2013 Kagame Interclub Cup

Tournament details
- Host country: Sudan
- Dates: 18 June–1 July
- Teams: 13 (from 10 associations)
- Venues: 2 (in 2 host cities)

Final positions
- Champions: Vital'O (1st title)
- Runners-up: A.P.R.
- Third place: Al-Merreikh Al-Fasher
- Fourth place: Rayon Sports

Tournament statistics
- Matches played: 23
- Goals scored: 57 (2.48 per match)

= 2013 Kagame Interclub Cup =

The 2013 Kagame Interclub Cup was the 38th edition of the Kagame Interclub Cup, which is organised by CECAFA. It began on 18 June and ended on 1 July 2013. Sudan hosted the tournament for the fifth time since it officially began in 1974. Vital'O, who have won the Burundi Premier League a record 18 times, beat Primus National Football League side Armée Patriotique Rwandaise to win the tournament for the first time in their history.
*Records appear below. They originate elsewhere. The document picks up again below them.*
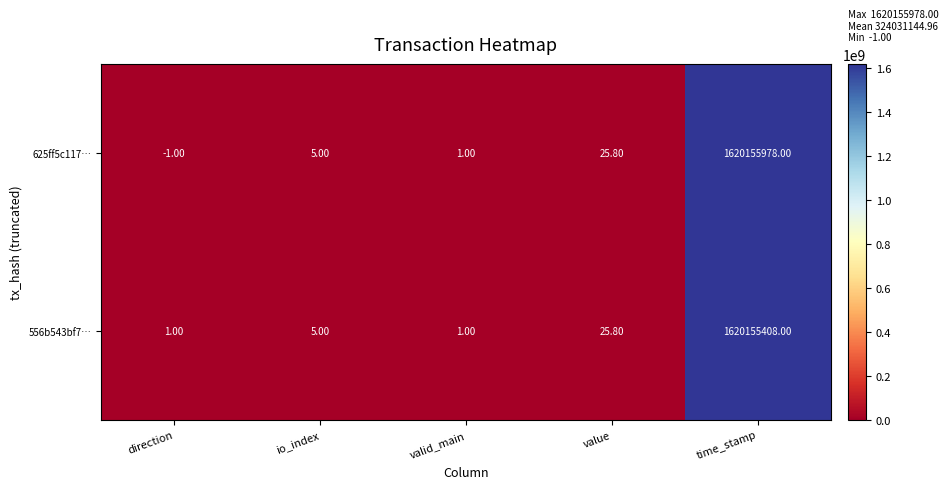

What is the sum of all 556b543bf7… values?

1620155440.8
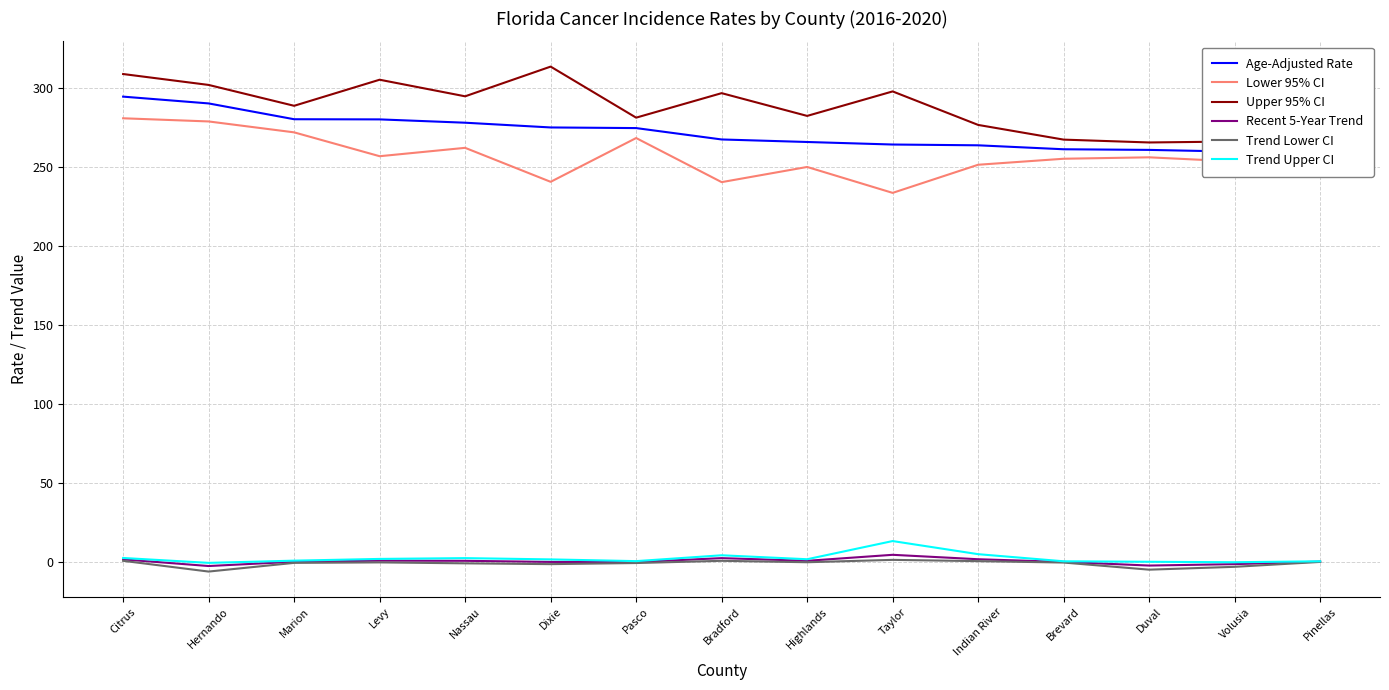

At which category is the sum across all series the highest?

Citrus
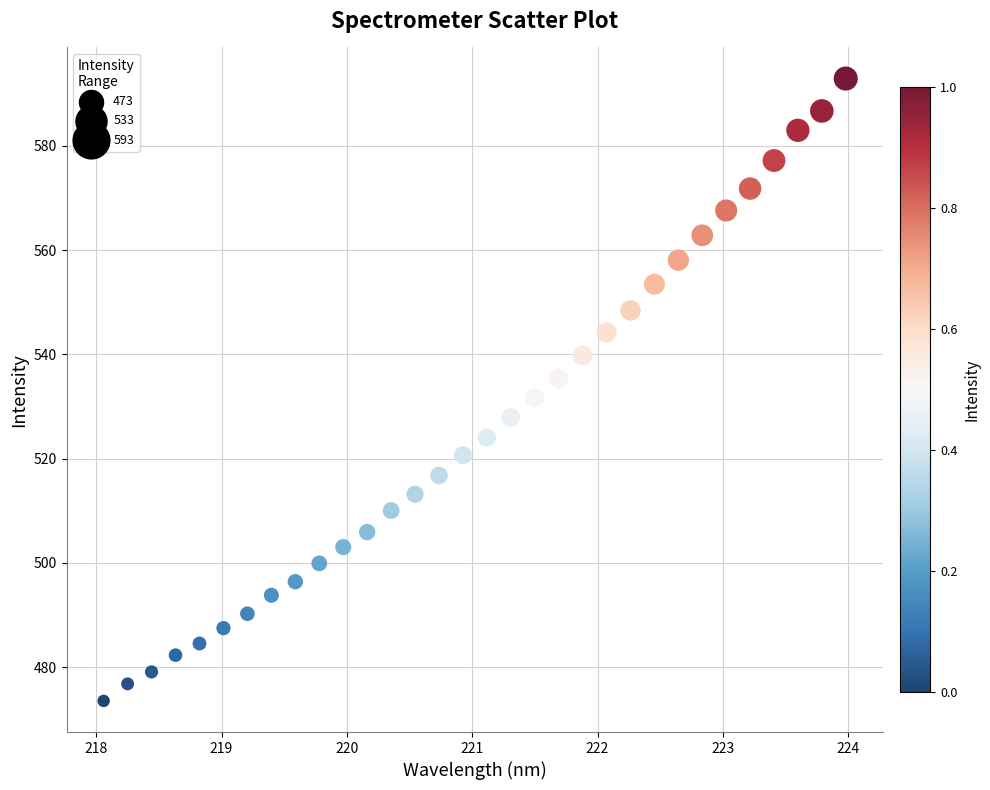

What is the range of X values (max minus min)?

5.9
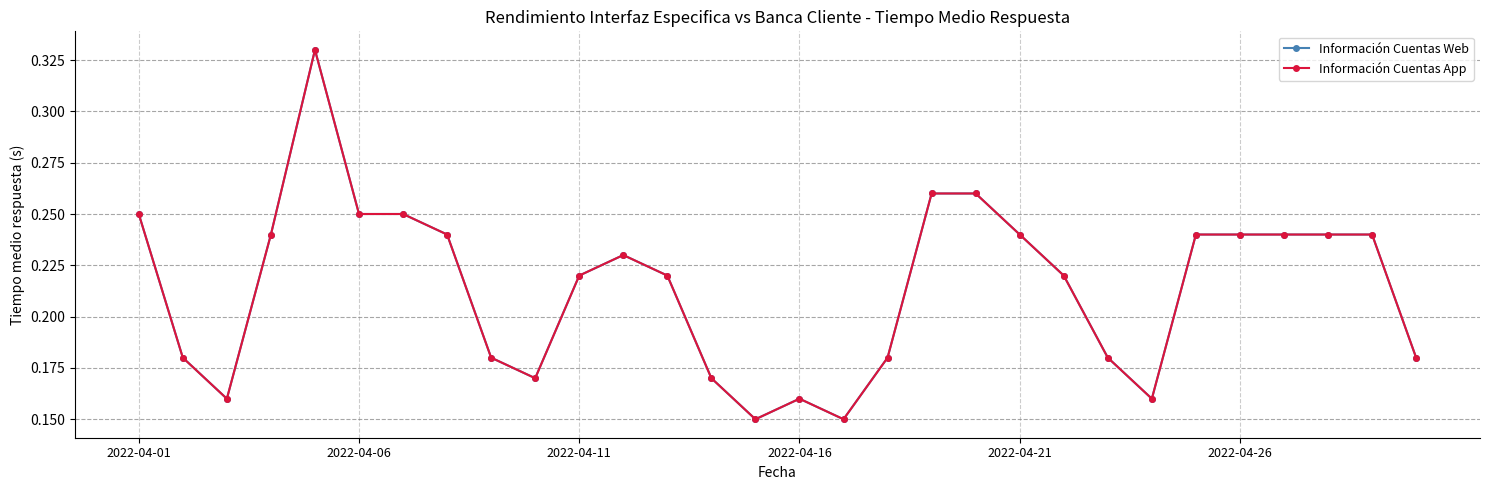

At how many categories does at least one series exceed 0?

30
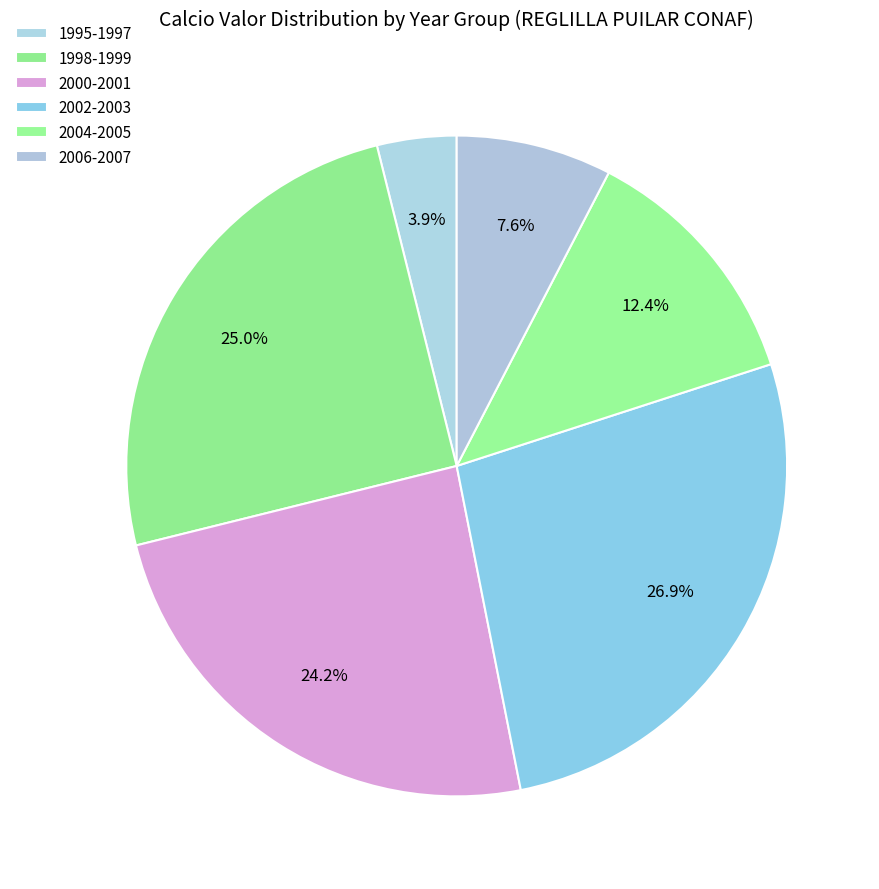

Which category has the biggest portion of the pie?

2002-2003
Prior to the beginning of the competition, clubs from Kenya, South Sudan and Tanzania withdrew from the tournament due to security concerns.

==Participants==
On 22 May 2013, the draw for clubs to participate in the tournament was released. Due to dropouts the fixtures and group draws were amended only on 15 July, three days before the tournament.

Group A
- SUD Al-Merreikh Al-Fasher
- RWA Armée Patriotique Rwandaise
- SOM Elman
- BDI Vital'O

Group B
- RWA Rayon Sports
- UGA Express
- DJI Port
- CHA Elect-Sport (invitee)

Group C
- SUD Al-Ahly Shendi
- SUD Al-Hilal Kaduqli
- UGA Uganda Revenue Authority

==Group stage==
The group stage featured eleven teams, with 4 teams in Group A and B and only three in Group C. Three teams advanced from Group A and B and two from Group C.
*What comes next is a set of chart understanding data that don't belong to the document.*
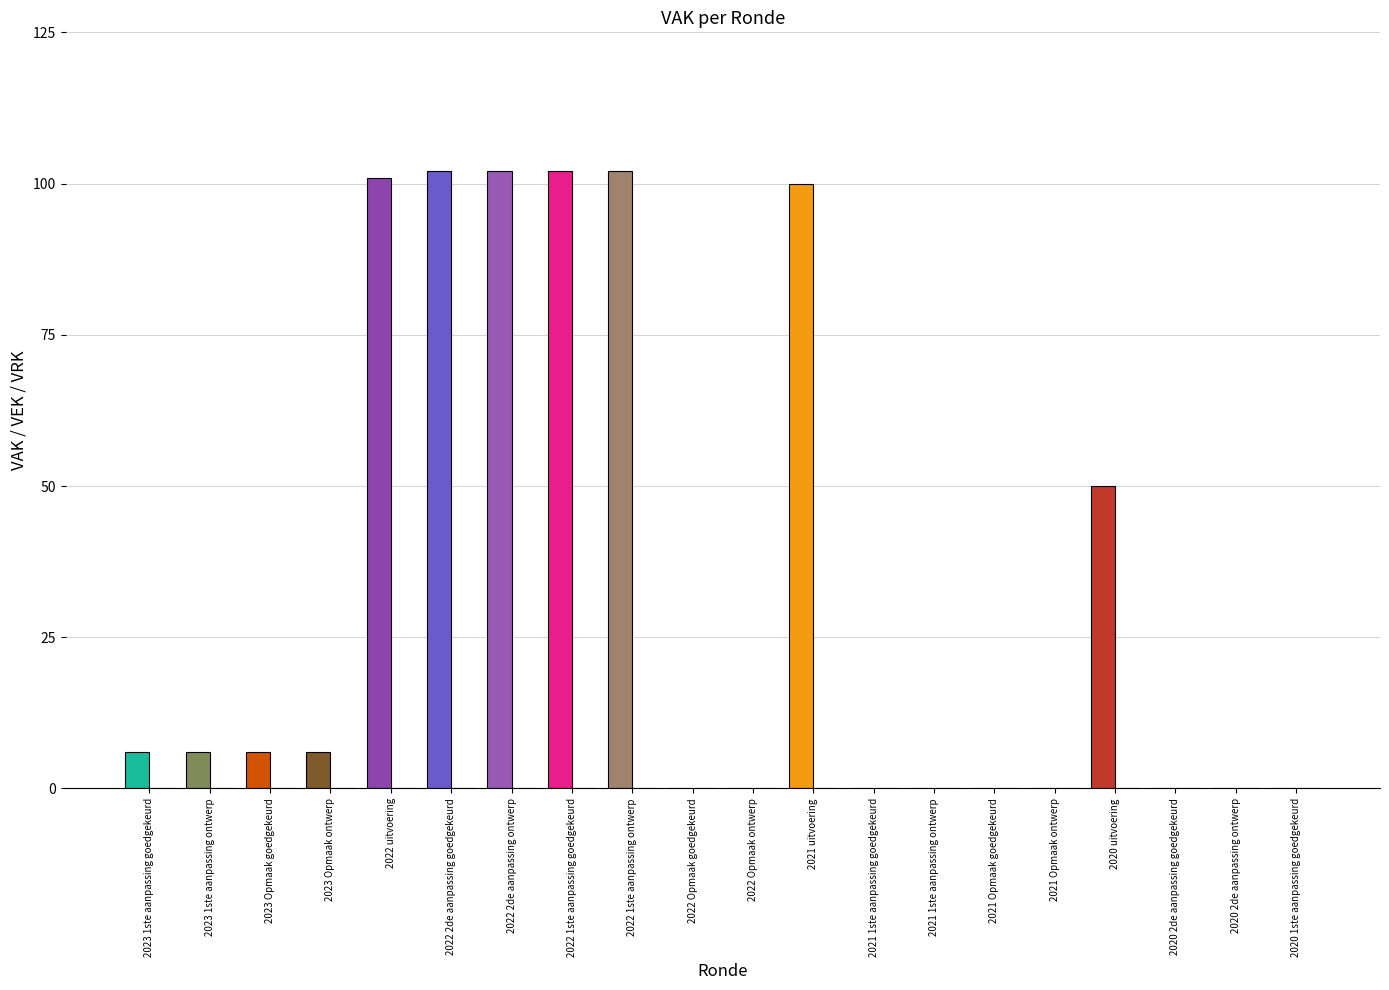

Is the value of VEK at 2020 2de aanpassing goedgekeurd greater than the value of VRK at 2022 Opmaak goedgekeurd?

No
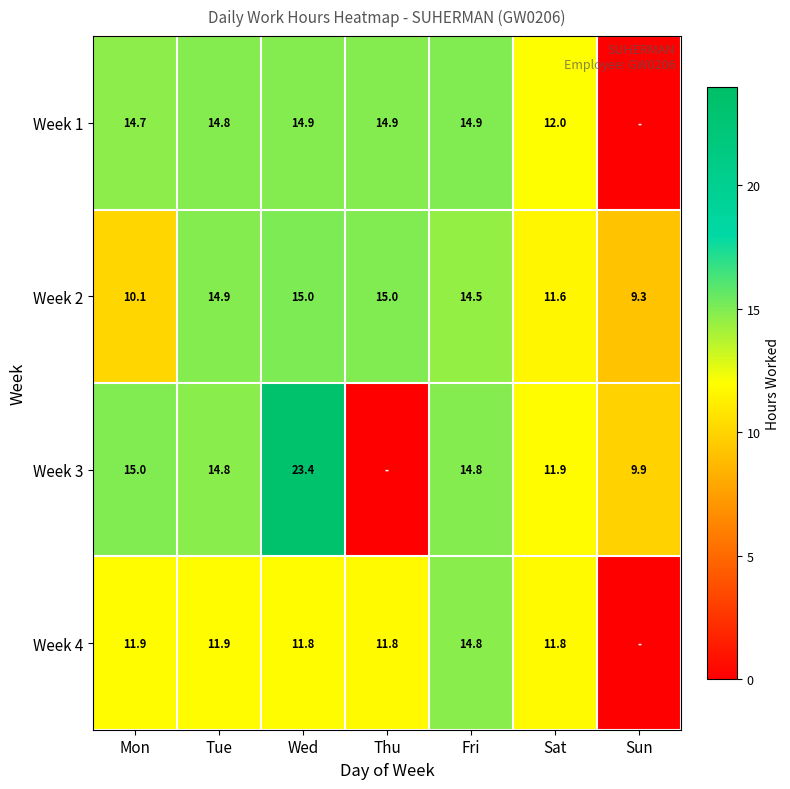

True or false: Week 3 has a value of 15.0 at Mon.

True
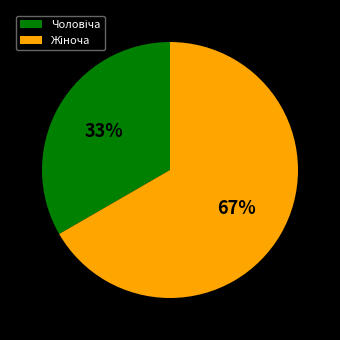

Is there a majority slice in this chart?

Yes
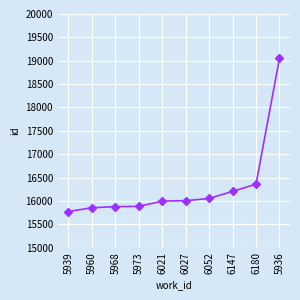

Approximately how many times larger is the value at 5968 compared to 5939?

1.0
If two or more teams are equal on points on completion of the group matches, the following criteria are applied to determine the rankings (in descending order):

1. Number of points obtained in games between the teams involved;
2. Goal difference in games between the teams involved;
3. Goals scored in games between the teams involved;
4. Away goals scored in games between the teams involved;
5. Goal difference in all games;
6. Goals scored in all games;
7. Drawing of lots.

===Group A===
Results:

| Team | Pld | W | D | L | GF | GA | GD | Pts |
|---|---|---|---|---|---|---|---|---|
| Vital'O | 3 | 1 | 2 | 0 | 3 | 2 | +1 | 5 |
| A.P.R. | 3 | 1 | 2 | 0 | 3 | 2 | +1 | 5 |
| Al-Merreikh Al-Fasher | 3 | 1 | 1 | 1 | 3 | 2 | +1 | 4 |
| Elman | 3 | 0 | 1 | 2 | 1 | 4 | −3 | 1 |

===Group B===
Results:

| Team | Pld | W | D | L | GF | GA | GD | Pts |
|---|---|---|---|---|---|---|---|---|
| Express | 3 | 1 | 2 | 0 | 3 | 2 | +1 | 5 |
| Rayon Sports | 3 | 1 | 1 | 1 | 8 | 6 | +2 | 4 |
| Port | 3 | 1 | 1 | 1 | 4 | 5 | −1 | 4 |
| Elect-Sport | 3 | 0 | 2 | 1 | 5 | 7 | −2 | 2 |

===Group C===
Results:

| Team | Pld | W | D | L | GF | GA | GD | Pts |
|---|---|---|---|---|---|---|---|---|
| Al-Ahly Shendi | 2 | 1 | 1 | 0 | 2 | 1 | +1 | 4 |
| U.R.A. | 2 | 1 | 0 | 1 | 1 | 1 | 0 | 3 |
| Al-Hilal Kaduqli | 2 | 0 | 1 | 1 | 1 | 2 | −1 | 1 |

==Knockout stage==
In the knockout stage, teams play against each other once. The losers of the semi-finals played against each other in a third place playoff where the winner was placed third overall in the entire competition.